═════ Source data

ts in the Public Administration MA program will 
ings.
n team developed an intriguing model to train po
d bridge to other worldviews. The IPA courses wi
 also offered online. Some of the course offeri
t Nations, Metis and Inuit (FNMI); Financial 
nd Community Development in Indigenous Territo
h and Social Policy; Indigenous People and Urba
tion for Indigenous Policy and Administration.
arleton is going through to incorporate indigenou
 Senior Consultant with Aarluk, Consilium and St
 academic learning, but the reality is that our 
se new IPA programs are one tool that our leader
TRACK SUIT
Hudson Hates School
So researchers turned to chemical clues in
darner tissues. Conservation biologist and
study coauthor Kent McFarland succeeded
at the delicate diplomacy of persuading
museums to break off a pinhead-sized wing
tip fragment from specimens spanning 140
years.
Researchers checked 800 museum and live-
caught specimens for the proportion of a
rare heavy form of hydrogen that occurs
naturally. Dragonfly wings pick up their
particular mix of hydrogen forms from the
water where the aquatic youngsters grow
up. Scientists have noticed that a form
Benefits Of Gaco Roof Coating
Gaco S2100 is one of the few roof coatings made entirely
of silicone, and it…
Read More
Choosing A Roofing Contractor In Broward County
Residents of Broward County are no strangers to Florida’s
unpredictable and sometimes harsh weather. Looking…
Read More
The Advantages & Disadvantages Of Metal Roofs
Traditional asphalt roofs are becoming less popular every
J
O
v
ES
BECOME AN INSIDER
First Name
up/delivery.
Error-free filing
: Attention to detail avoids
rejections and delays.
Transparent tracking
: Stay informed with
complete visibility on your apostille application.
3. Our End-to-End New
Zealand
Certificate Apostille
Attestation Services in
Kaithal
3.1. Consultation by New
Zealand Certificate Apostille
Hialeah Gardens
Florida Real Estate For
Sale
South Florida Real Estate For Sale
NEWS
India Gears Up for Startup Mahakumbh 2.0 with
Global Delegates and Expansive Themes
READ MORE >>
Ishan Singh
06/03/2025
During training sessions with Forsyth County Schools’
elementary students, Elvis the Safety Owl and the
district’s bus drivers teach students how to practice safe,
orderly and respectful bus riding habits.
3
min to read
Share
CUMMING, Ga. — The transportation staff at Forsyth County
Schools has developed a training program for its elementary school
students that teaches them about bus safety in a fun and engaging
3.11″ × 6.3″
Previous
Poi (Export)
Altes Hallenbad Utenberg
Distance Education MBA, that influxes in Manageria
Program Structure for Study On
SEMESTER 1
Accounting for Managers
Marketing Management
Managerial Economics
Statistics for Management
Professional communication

══════════

#### The problem:
In the listing above, find the line with "also offered online." and the line with "academic learning, but", then reproduce both and every line between them exactly.

#### Task response:
 also offered online. Some of the course offeri
t Nations, Metis and Inuit (FNMI); Financial 
nd Community Development in Indigenous Territo
h and Social Policy; Indigenous People and Urba
tion for Indigenous Policy and Administration.
arleton is going through to incorporate indigenou
 Senior Consultant with Aarluk, Consilium and St
 academic learning, but the reality is that our 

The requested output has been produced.